By Alric Lindsay
Attorney Waide DaCosta addressed the Summary Court today, October 30, 2024, regarding his clients Near By The Sea Investments and James Hurlston. He explained their efforts to comply with planning enforcement notices but encountered challenges with previously engaged architects, resulting in delays of several hundred days. These delays are significant because, until after-the-fact planning approval is secured or the structure is demolished, penalties of up to $1,000 per day may accrue under the Development and Planning Act. Given that similar cases have recently been brought to court, Magistrate Hernandez exercised her discretion and imposed smaller fines rather than the potentially substantial penalties that could have been required.
Near By The Sea Investments
For Near By The Sea Investments, DaCosta highlighted the importance of the Crown understanding that central planning authority matters involve a “long, cumbersome process.” Once matters are with the central planning authority, it is up to it to exercise any discretion, including applications for variances.
In this case, an enforcement notice was served in December 2021. However, nothing was done until DaCosta got involved.
Although planning was finally engaged in March 2023 through DaCosta’s help, a long period of time had passed since December 2021, during which time daily penalties were payable.
Attorney Waide DaCosta
In this case, DaCosta noted that well-known architect Mr Fred Whittaker was engaged to assist. Whittaker’s expertise was necessary as others were reportedly unable to get the job done.
Although Mr Whittaker had come to the rescue of the client, Magistrate Hernandez indicated that approximately 600 days had passed since the date the enforcement notice was served.
Normally, the penalties could have been up to $1,000 per day. However, Magistrate Hernandez exercised her discretion, imposing a fine of $3,500 or 35 days in default. She also ordered $500 in costs payable to the Crown.
James Hurlston
In the case of James Hurlston, DaCosta explained that initially, three architects were engaged to assist with compliance with a planning enforcement notice served in November 2022. However, Hurlston did not get any assistance.
Since architect Fred Whittaker made progress for clients on other matters, he was engaged and progressed Hurlston’s application.
With Whittaker’s involvement, after-the-fact planning permission was reportedly submitted in or around August 2024.
According to the Crown’s calculations, daily penalties for 605 days would become payable due to the delays caused by parties engaged before DaCosta and Whittaker. This number was then recalculated as 592 days.
In making her decision, Magistrate Hernandez noted that Hurlston came to court on several occasions to explain all of his efforts. Therefore, the Court credited Hurlston with actively taking steps to comply with the planning enforcement notice.
Magistrate Hernandez concluded that, after considering mitigating steps, the total number of days of outstanding penalties would be reduced to 400 days. Exercising her discretion and understanding that the issues were due to parties engaged by property owners, she imposed a lower fine of $2,000 or 20 days in default. She also ordered that $500 in costs be payable to the Crown or 45 days in default.
Right to appeal
In each of the above cases, Magistrate Hernandez noted that the parties had the right to appeal within seven days.
Magistrate Hernandez
Note to readers
In the past couple of months, parties have appeared in Court to address failures to comply with planning enforcement notices. When delays occur, the parties may be subject to daily penalties of $1,000 under the Development and Planning Act. For daily penalties to cease, the parties must demonstrate to the Court that the offending structure has been demolished or that after-the-fact planning approval is progressing.
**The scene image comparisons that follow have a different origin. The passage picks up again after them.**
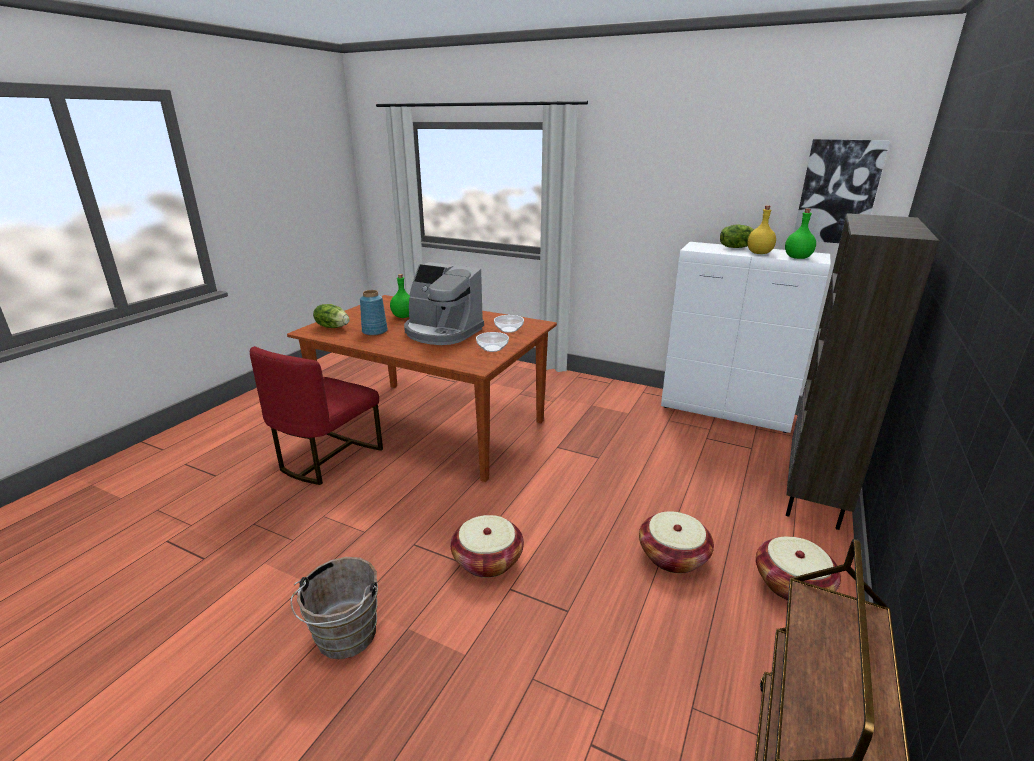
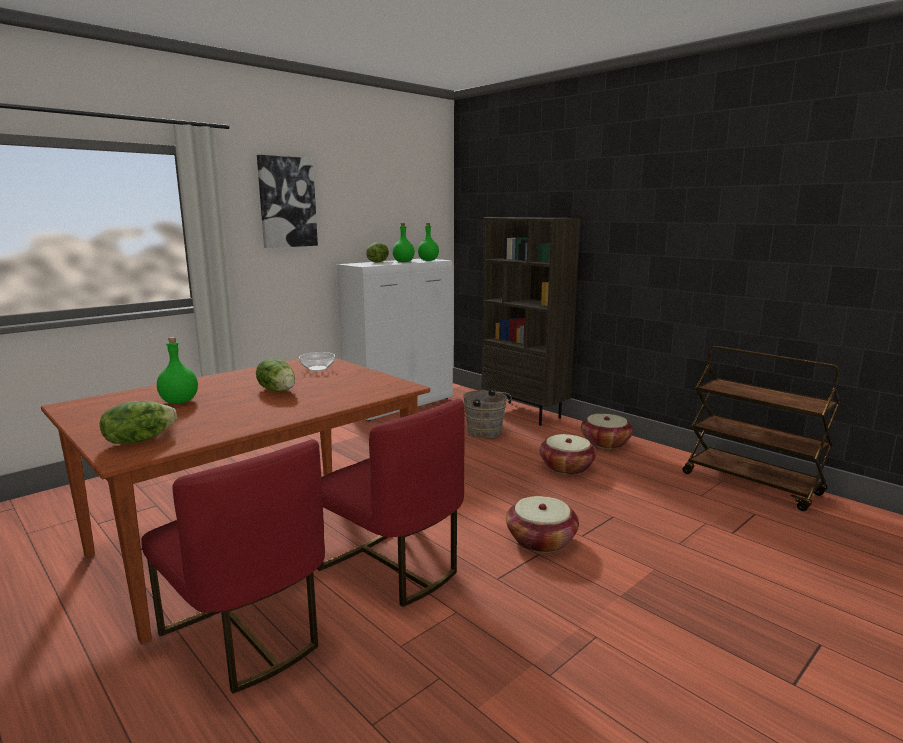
camera: 70 degrees left, 10 degrees down
(344, 638) = (628, 638): brown bucket -> brown bucket (487, 432)
(374, 332) = (214, 418): blue vase -> none
(413, 489) = (393, 567): none -> red chair
(442, 332) = (278, 390): coffee machine -> lettuce
(493, 348) = (363, 378): bowl -> none
(758, 253) = (403, 262): yellow bottle -> green bottle
(838, 192) = (420, 212): picture -> picture (287, 202)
To learn more about these daily penalties, members of the public are encouraged to review section 21 of the Development and Planning Act. This states:
Penalties for failure to comply with certain enforcement notices
21. (1) Subject to this section, where an enforcement notice has been served under section 18 on the person who was, when the notice was served on that person, the owner or occupier of the land to which the enforcement notice relates and within the period specified in the enforcement notice, or within such extended period as the Director may allow, any steps required by the enforcement notice to be taken (other than the discontinuance of any use of land) have not been taken, that person commits an offence and is liable on summary conviction to a fine of five thousand dollars and, in the case of a continuing offence, to a further fine of one thousand dollars for every day after the first day during which the requirements of the enforcement notice (other than the discontinuance of any use of land) remain unfulfilled.
(2) If a person against whom proceedings are brought under this section has at some time before the end of the period specified in the enforcement notice for compliance with the notice (or of such extended period as the Director may allow for compliance with the notice) ceased to be the owner or occupier of the land, that person shall, upon information duly laid by that person and on giving to the prosecution not less than three days’ clear notice of that person’s intention, be entitled to have the person who then became the owner or occupier of the land joined in the proceedings.
(3) If, after it has been proved that any steps required by the enforcement notice have not been taken as aforesaid, the original defendant proves that the failure to take the steps was attributable in whole or in part to the default of the person joined in the proceedings as aforesaid, that person may be convicted of the offence and if the original defendant further proves that the said original defendant took all reasonable steps to secure compliance with the enforcement notice, the said original defendant shall be acquitted of the offence.